When a 18TB backup just stopped

Sometimes a fix for production, is only in git.

A customer asked us to restore an 18TB PostgreSQL database to a specific point in time. Routine work. Tested runbook, pgBackRest doing its job, backups and WAL right where they should be.

Then WAL replay during recovery just stopped.

No error. Nothing in the logs, even at debug5. No I/O. No CPU. The startup process sitting there doing nothing at all.

So we went where the logs could not. /proc//wchan on the startup process showed it parked on a futex, futex_wait_queue. The database had deadlocked against itself while replaying its own WAL.
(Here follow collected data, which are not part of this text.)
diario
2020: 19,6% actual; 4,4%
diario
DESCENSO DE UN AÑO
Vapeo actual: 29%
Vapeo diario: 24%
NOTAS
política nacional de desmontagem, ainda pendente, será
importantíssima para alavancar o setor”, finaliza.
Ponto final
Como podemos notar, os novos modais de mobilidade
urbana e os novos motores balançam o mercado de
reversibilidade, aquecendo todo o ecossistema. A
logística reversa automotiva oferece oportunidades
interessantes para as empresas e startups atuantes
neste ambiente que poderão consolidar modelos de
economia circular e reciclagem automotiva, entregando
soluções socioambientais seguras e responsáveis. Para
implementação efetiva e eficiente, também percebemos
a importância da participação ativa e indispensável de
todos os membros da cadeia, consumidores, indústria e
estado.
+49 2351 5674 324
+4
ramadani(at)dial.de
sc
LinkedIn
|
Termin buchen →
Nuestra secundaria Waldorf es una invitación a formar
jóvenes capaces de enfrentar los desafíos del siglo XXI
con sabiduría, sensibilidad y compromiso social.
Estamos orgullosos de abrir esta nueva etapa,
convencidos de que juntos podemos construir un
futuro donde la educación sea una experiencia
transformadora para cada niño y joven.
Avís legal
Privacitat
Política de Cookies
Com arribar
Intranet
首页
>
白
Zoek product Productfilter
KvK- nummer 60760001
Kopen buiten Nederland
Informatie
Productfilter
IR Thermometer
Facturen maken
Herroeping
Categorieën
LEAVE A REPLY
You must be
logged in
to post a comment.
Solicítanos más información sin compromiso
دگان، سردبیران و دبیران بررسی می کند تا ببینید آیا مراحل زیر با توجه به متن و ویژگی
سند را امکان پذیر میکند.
The trail led to MultiXact handling. It shows up in PostgreSQL 14, 15, and 16, and it was introduced in 14.23, 15.18, and 16.14, by the change titled "Fix multixact backwards-compatibility with CHECKPOINT race condition." Closing one race opened a self-deadlock when replaying WAL generated by an older minor version.

The same class of problem can affect replication between minor versions. The upstream fix moves the lock acquisition later in SimpleLruWriteAll and is slated for the next point release. Thread: https://www.postgresql.org/message-id/flat/4016ab8b-84c0-4606-8a77-67ad5b157bfc%40iki.fi

For the record, pgBackRest was flawless. This was not a backup problem. It was Postgres deadlocking on itself during recovery, and that does not show up in a log file. You find it by reading the process state and the source.

Three takeaways:

  • Stay on top of minor releases and actually read the notes.
  • The patch that closes one race can open another. When the logs go quiet, the answer is still there. /proc, wchan, and the source do not lie.
  • Three decades into PostgreSQL and it still hands us a new one.